Yesterday, the state appeals court ruled that developer Tishman Speyer "had wrongfully raised rents and deregulated thousands of apartments after receiving special tax breaks," the NY Times reports.

Tishman Speyer paid $5.4 billion for the development, Stuyvesant Town and Peter Cooper Village, which includes both rent-stabilized and market-rate apartments. Building owners can raise stabilized units' rents if tenants are making more than $175,000 for two years in a row—which Tishman Speyer did and had always eyed doing to make the purchase profitable —but the court found, per the Post, "that threshold should not apply to Stuyvesant Town because Tishman Speyer, which now owns the complex, received a tax break for having affordable housing." Tishman had been scheduled to receive the tax breaks until 2017.

While tenants' advocates are thrilled—Benjamin Dulchin of the Association for Neighborhood and Housing Development told the News, "For landlords like Tishman Speyer, whose strategy has been to undermine affordable housing at a rapid rate, this decision brings them back into compliance with the law."—building owners are worried.
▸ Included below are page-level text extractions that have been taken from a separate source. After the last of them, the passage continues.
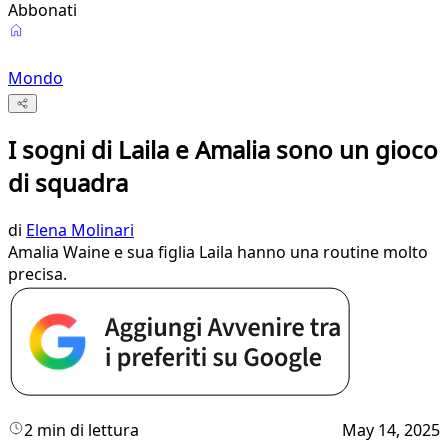
Abbonati
Mondo
I sogni di Laila e Amalia sono un gioco
di squadra
di
Elena Molinari
Amalia Waine e sua figlia Laila hanno una routine molto
precisa.
2 min di lettura
May 14, 2025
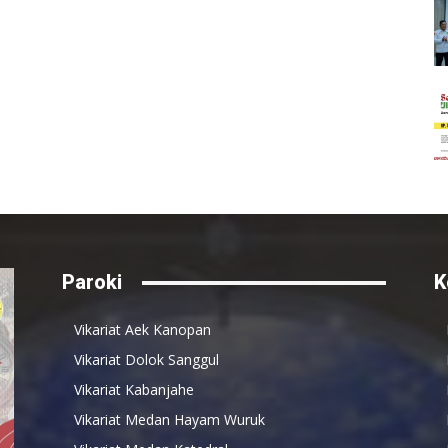
Paroki
K
Vikariat Aek Kanopan
Vikariat Dolok Sanggul
Vikariat Kabanjahe
Vikariat Medan Hayam Wuruk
Rent Stabilization Association's director of government affairs Frank Ricci told Crain's, “This is not just bad for Stuy Town. It is very bad for all New York City real estate," because it affects any landlords who "make significant improvements to their buildings, like upgrading the plumbing or electrical system" and "may qualify for J-51 tax benefits."

Tishman Speyer may now have to pay $200 million back to tenants, if it doesn't appeal or loses an appeal. A forecast about Stuy Town finances earlier this year was grim, because there was only a few months of cash on reserve: "When the reserve is completely eroded, Tishman Speyer... would need to put in more cash or potentially face default on its loans."